Privacy concerns over the proliferation of gathering of personal information by various institutions over the internet led to the development of data mining algorithms that preserve the privacy of those whose personal data are collected and analyzed. A novel approach to such privacy preserving data mining algorithms was proposed where the individual datum in a data set is perturbed by adding a random value from a known distribution. In these applications, the distribution of the original data set is important and estimating it is one of the goals of the data mining algorithm. This distribution is estimated via an iterative algorithm such as the Expectation Maximization (EM) algorithm which was shown to have desirable properties such as low privacy loss and high fidelity estimates of the distribution.
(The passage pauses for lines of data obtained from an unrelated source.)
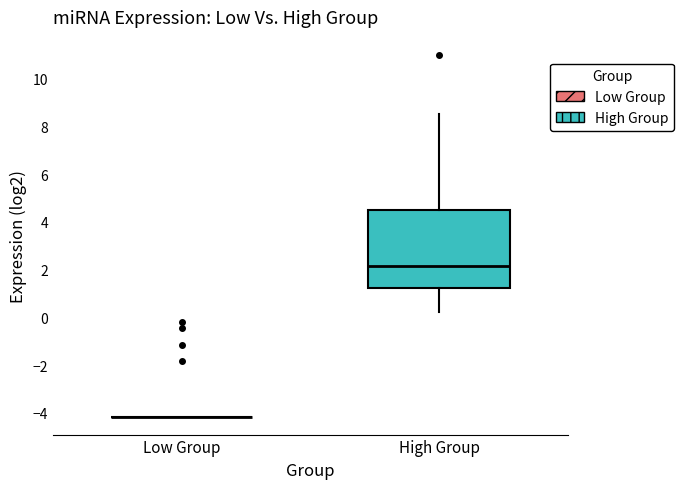

Reading left to right, transcribe this box plot: for each box, give where its median line is, the range the box spans, and where its two whiskers end, as read against the y-axis. The values are not printed on the chart, so give them approximately, as read against the axis.

Low Group: box collapsed to a line at -4.2, whiskers -4.2 to -4.2
High Group: median 2.2, box 1.2 to 4.4, whiskers 0.2 to 8.6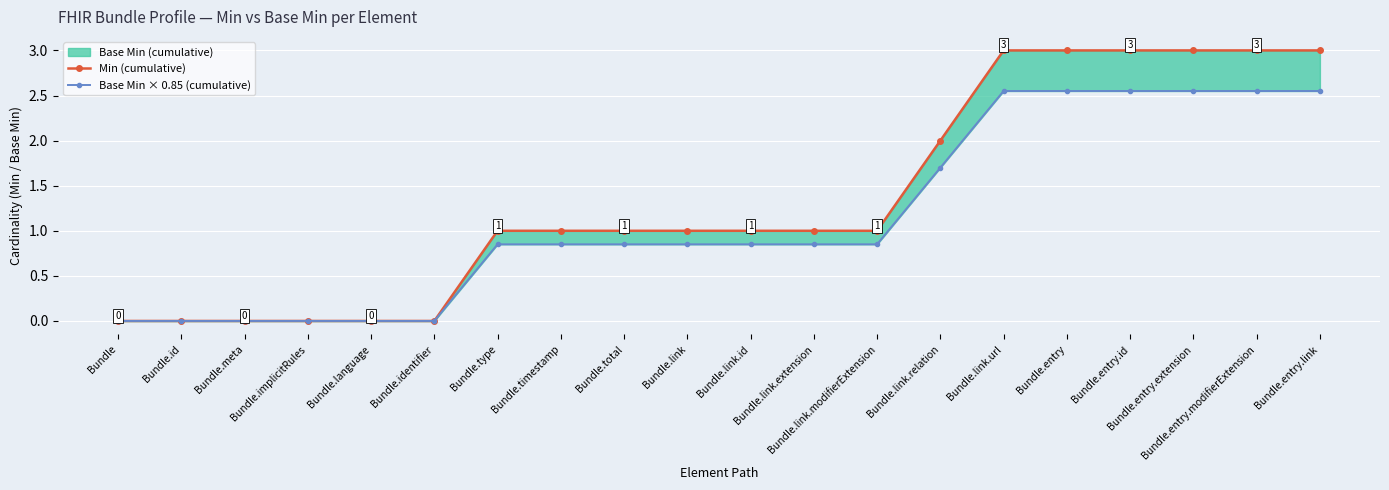

Which series changed the most between Bundle.language and Bundle.entry.extension?

Min (cumulative)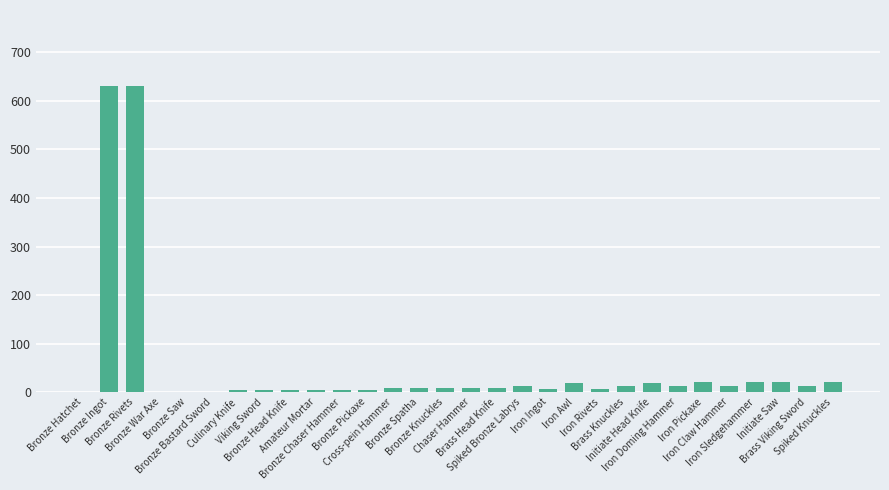

What is the maximum value shown in the chart?

630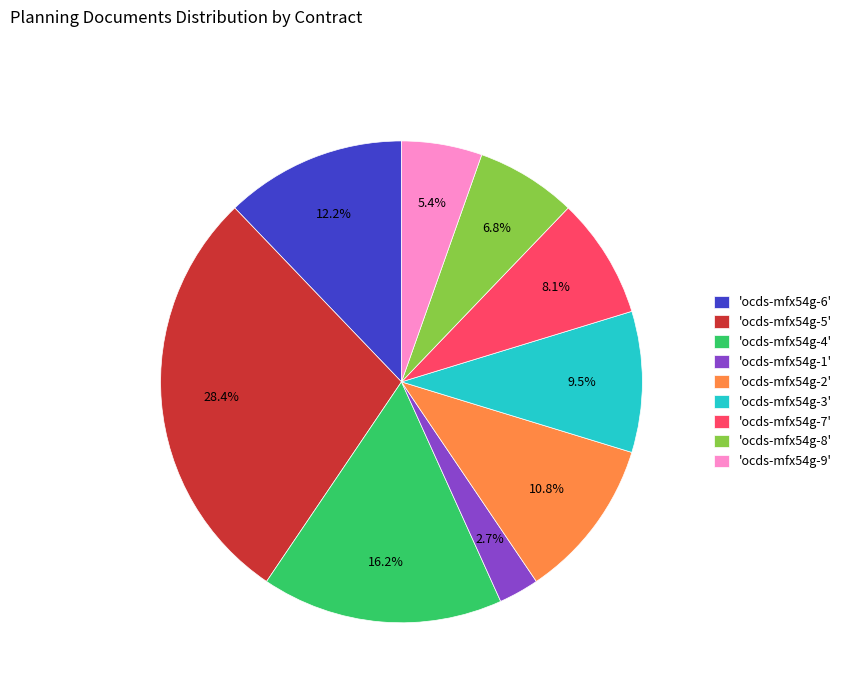

Between 'ocds-mfx54g-8' and 'ocds-mfx54g-4', which is larger?

'ocds-mfx54g-4'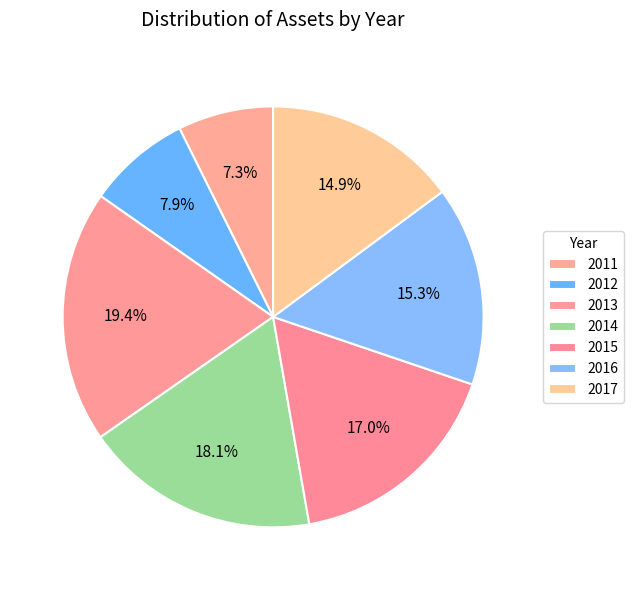

Does 2012 represent more than half of the total?

No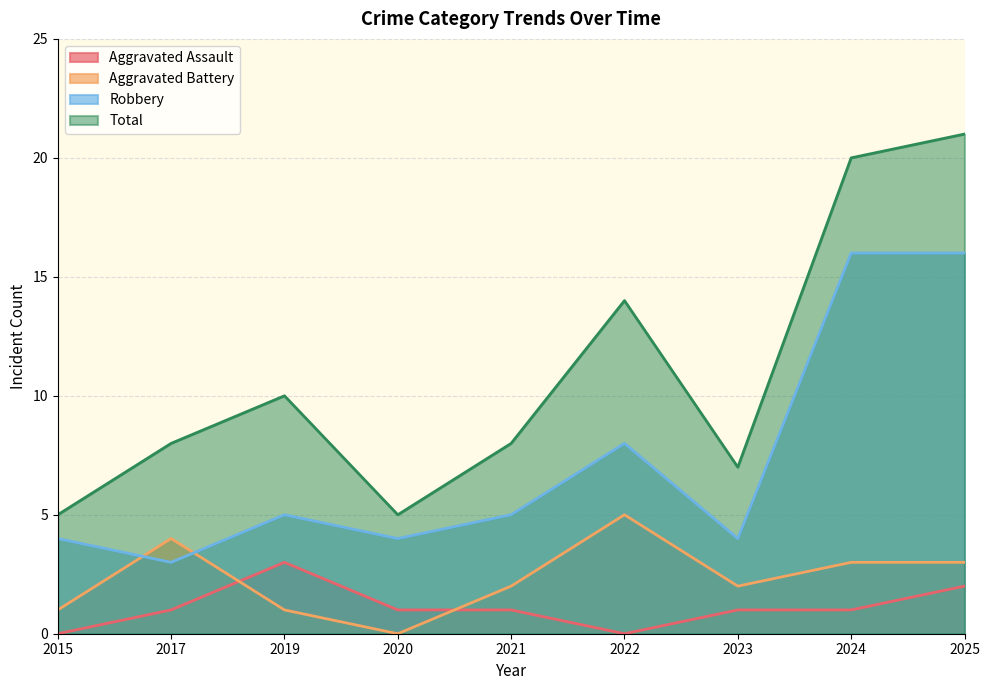

True or false: Total and Aggravated Battery cross at least once.

False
Each iteration of EM requires computation that is proportional to the size of the data set and can require large computation time to estimate the distribution. In this paper we propose two ways to reduce the amount of computation. First, we show that the problem can be recast as a deconvolution problem and signal processing algorithms can be applied to solve this problem. In particular we consider both a direct method and iterative methods which are more robust against noise and ill-conditioning. We show that the Richardson-Lucy deblurring algorithm is equivalent to EM after quantization. The signal processing approach also shows how the choice of perturbation affects information loss and privacy loss and allows us to clarify some points made in the literature. In the second part of this paper, we propose a scheme for perturbing data which also has the nice properties of arbitrarily small privacy loss and arbitrarily high fidelity in the estimate. The main advantage of the proposed scheme is the simplicity of the estimation algorithm. In contrast to iterative algorithms such as EM, the proposed scheme estimates the unknown distribution in one step. This is significant in applications where the data set is very large or when the data mining algorithm is run in an online environment.